SPARQL Best Practices

Writing efficient SPARQL queries for TopBraid requires both a good understanding of the data model and of how TopBraid will execute SPARQL queries. TopBraid bundles the Apache Jena SPARQL engine which does not optimize queries automatically. This means that the onus is on the query author to follow some best practices as outlined below.

How SPARQL queries are processed

The WHERE clause of a SPARQL query produces bindings of variables. In the following query, the variable ?continent will be bound to all instances of the class Continent.

1SELECT ?continent
2WHERE {
3    ?continent a g:Continent .
4}

The row in the WHERE clause above is called a Basic Graph Pattern, and those are matched against the triples found in the current query graph. In general, a query will be executed from top to bottom, so that the variable bindings from one row will be used as input to the next row.
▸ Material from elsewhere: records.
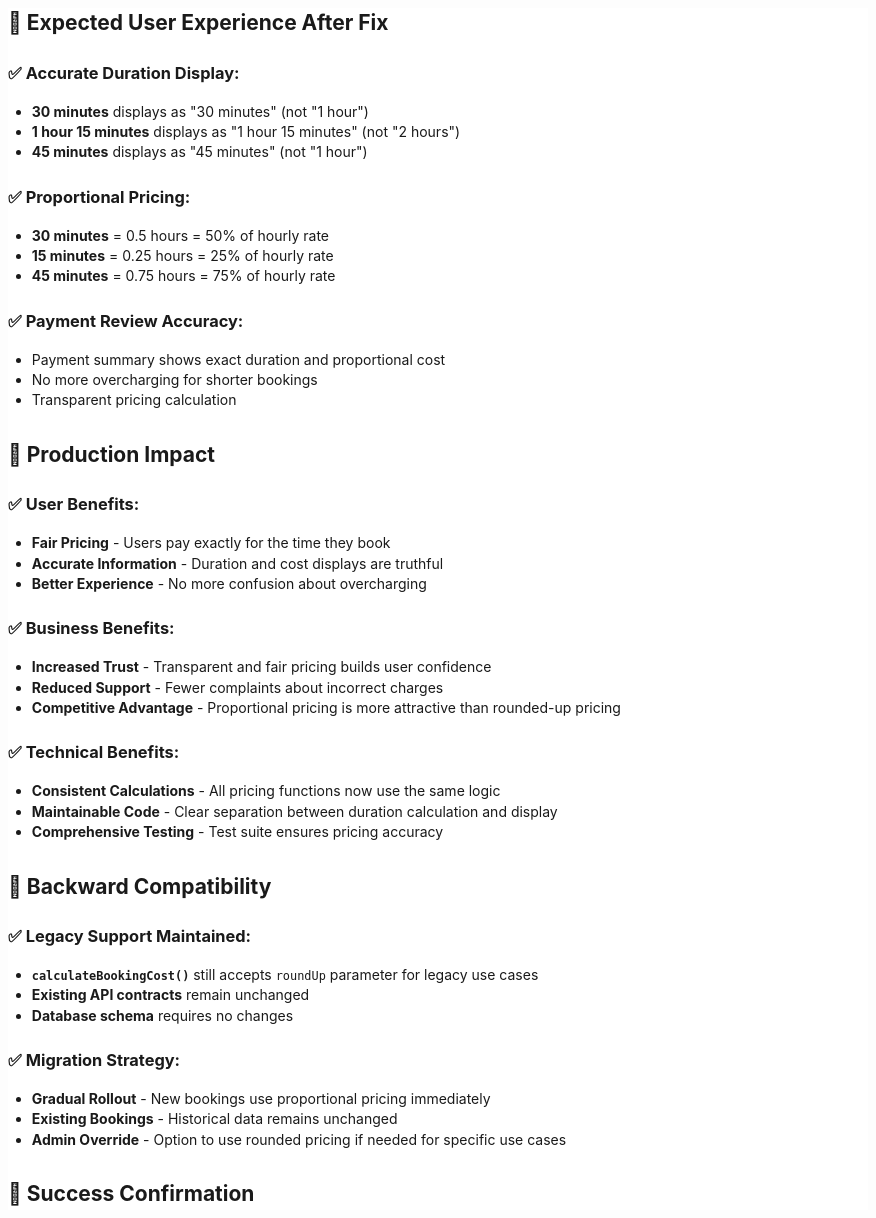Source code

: ## 🎯 **Expected User Experience After Fix**

### **✅ Accurate Duration Display:**
- **30 minutes** displays as "30 minutes" (not "1 hour")
- **1 hour 15 minutes** displays as "1 hour 15 minutes" (not "2 hours")
- **45 minutes** displays as "45 minutes" (not "1 hour")

### **✅ Proportional Pricing:**
- **30 minutes** = 0.5 hours = 50% of hourly rate
- **15 minutes** = 0.25 hours = 25% of hourly rate
- **45 minutes** = 0.75 hours = 75% of hourly rate

### **✅ Payment Review Accuracy:**
- Payment summary shows exact duration and proportional cost
- No more overcharging for shorter bookings
- Transparent pricing calculation

## 🚀 **Production Impact**

### **✅ User Benefits:**
- **Fair Pricing** - Users pay exactly for the time they book
- **Accurate Information** - Duration and cost displays are truthful
- **Better Experience** - No more confusion about overcharging

### **✅ Business Benefits:**
- **Increased Trust** - Transparent and fair pricing builds user confidence
- **Reduced Support** - Fewer complaints about incorrect charges
- **Competitive Advantage** - Proportional pricing is more attractive than rounded-up pricing

### **✅ Technical Benefits:**
- **Consistent Calculations** - All pricing functions now use the same logic
- **Maintainable Code** - Clear separation between duration calculation and display
- **Comprehensive Testing** - Test suite ensures pricing accuracy

## 📝 **Backward Compatibility**

### **✅ Legacy Support Maintained:**
- **`calculateBookingCost()`** still accepts `roundUp` parameter for legacy use cases
- **Existing API contracts** remain unchanged
- **Database schema** requires no changes

### **✅ Migration Strategy:**
- **Gradual Rollout** - New bookings use proportional pricing immediately
- **Existing Bookings** - Historical data remains unchanged
- **Admin Override** - Option to use rounded pricing if needed for specific use cases

## 🎉 **Success Confirmation**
Order of Basic Graph Patterns

The most important rule of writing efficient SPARQL queries is to eliminate combinations of variables as early as possible. The following (bad) query will return all continents together with their labels:

1SELECT ?continent ?label
2WHERE {
3    ?continent skos:prefLabel ?label .
4    ?continent a g:Continent .
5}

When the above query is executed, the engine will first walk through all triples that have skos:prefLabel as predicate and only then combine those triple matches with the next row, which checks whether the bindings of ?continent are in fact instances of g:Continent.

This is very inefficient because there may be hundreds of thousands of triples with skos:prefLabel but only a handful of continents. The engine would do a lot of extra work that could be eliminated by reordering the clauses to the following (better) query:

1SELECT ?continent ?label
2WHERE {
3    ?continent a g:Continent .
4    ?continent skos:prefLabel ?label .
5}

The difference is that here it will focus only on the (few) instances of g:Continent and only for those it will query the labels.

FILTER Placement

TopBraid’s SPARQL engine will usually automatically move FILTER clauses to the end of its surrounding { … } block. For example, the following FILTER clause will be executed after all basic graph patterns have been processed:

1SELECT ?continent ?label ?country
2WHERE {
3    ?continent a g:Continent .
4    ?continent skos:prefLabel ?label .
5    FILTER langMatches(lang(?label), 'en') .
6    ?country skos:broader ?continent .
7}

The “real” execution order of the query above will be as follows:

1SELECT ?continent ?label ?country
2WHERE {
3    ?continent a g:Continent .
4    ?continent skos:prefLabel ?label .
5    ?country skos:broader ?continent .
6    FILTER langMatches(lang(?label), 'en') .
7}

As a result, the line that fetches the skos:broader matches will be executed even if the language of the label is not English. In practice this means that the engine would do a lot of unnecessary work with triples that will later be filtered out anyway.

To avoid this, you can introduce extra {…} blocks to make sure that the FILTER is executed earlier:

1SELECT ?continent ?label ?country
2WHERE {
3    {
4        ?continent a g:Continent .
5        ?continent skos:prefLabel ?label .
6        FILTER langMatches(lang(?label), 'en') .
7    }
8    ?country skos:broader ?continent .
9}

Hint

It is important to understand that SPARQL is executed “from the inside out”. This means that the engine will first execute the inner {…} blocks.